▶ **ASSIGNMENT 1**
Sum up the text about leaving school life behind in two sentences.
▶ **ASSIGNMENT 2**
Repeat the text about leaving school life behind word for word, from "No more PTO" to "and busy teachers.".

▶ **SELECTED TEXT**
┄┄┄┄┄┄┄┄┄┄┄┄┄┄┄┄┄┄┄┄

No more PTO meetings.  Or making cotton candy or laminating signs or serving cake and apple juice after kindergarten graduation. Or setting up for the carnival or teacher appreciation lunches or Saturday Live.  No more collecting box tops or passing out coffees.  No more decorating for concerts or graduations or grandparent lunches.  Totally fine to pass the torch on to other moms, just sort of weird to switch gears after so many years of being a part of it.

No more making copies or reading in small groups or cutting out construction paper pieces for young and busy teachers.

No more Christmas concerts.  Or handmade colorful cards for Mother’s Day.  No more artwork to hang on the fridge.

No more coordinating two different school calendars.  And having kids home and at school on different days.

No more meetings about bonds and school growth.

I can delete her school in my contacts.  I can donate her Spirit Wear.  How strange.

┄┄┄┄┄┄┄┄┄┄┄┄┄┄┄┄┄┄┄┄

▶ **DATA PROVIDED**
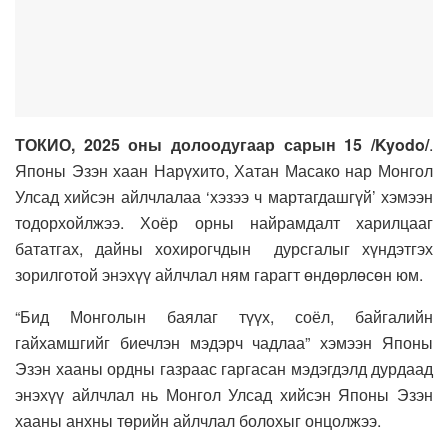
ТОКИО, 2025 оны долоодугаар сарын 15 /Kyodo/
.
Японы Эзэн хаан Нарүхито, Хатан Масако нар Монгол
Улсад хийсэн айлчлалаа ‘хэзээ ч мартагдашгүй’ хэмээн
тодорхойлжээ. Хоёр орны найрамдалт харилцааг
бататгах, дайны хохирогчдын дурсгалыг хүндэтгэх
зорилготой энэхүү айлчлал ням гарагт өндөрлөсөн юм.
“Бид Монголын баялаг түүх, соёл, байгалийн
гайхамшгийг биечлэн мэдэрч чадлаа” хэмээн Японы
Эзэн хааны ордны газраас гаргасан мэдэгдэлд дурдаад
энэхүү айлчлал нь Монгол Улсад хийсэн Японы Эзэн
хааны анхны төрийн айлчлал болохыг онцолжээ.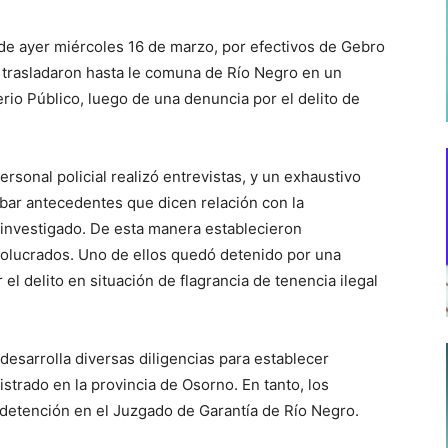
 de ayer miércoles 16 de marzo, por efectivos de Gebro
 trasladaron hasta le comuna de Río Negro en un
terio Público, luego de una denuncia por el delito de
ersonal policial realizó entrevistas, y un exhaustivo
bar antecedentes que dicen relación con la
to investigado. De esta manera establecieron
volucrados. Uno de ellos quedó detenido por una
el delito en situación de flagrancia de tenencia ilegal
desarrolla diversas diligencias para establecer
istrado en la provincia de Osorno. En tanto, los
detención en el Juzgado de Garantía de Río Negro.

┄┄┄┄┄┄┄┄┄┄┄┄┄┄┄┄┄┄┄┄

▶ **EXERCISE SOLUTION 1**
The writer lists school tasks and events that are now over, from PTO meetings and helping teachers to Christmas concerts, Mother's Day cards, and keeping track of two school calendars. Passing these on to other moms is fine, the writer says, but changing gears after so many years feels weird, and deleting her school from the contacts and donating her Spirit Wear feels strange.

▶ **EXERCISE SOLUTION 2**
No more PTO meetings.  Or making cotton candy or laminating signs or serving cake and apple juice after kindergarten graduation. Or setting up for the carnival or teacher appreciation lunches or Saturday Live.  No more collecting box tops or passing out coffees.  No more decorating for concerts or graduations or grandparent lunches.  Totally fine to pass the torch on to other moms, just sort of weird to switch gears after so many years of being a part of it.

No more making copies or reading in small groups or cutting out construction paper pieces for young and busy teachers.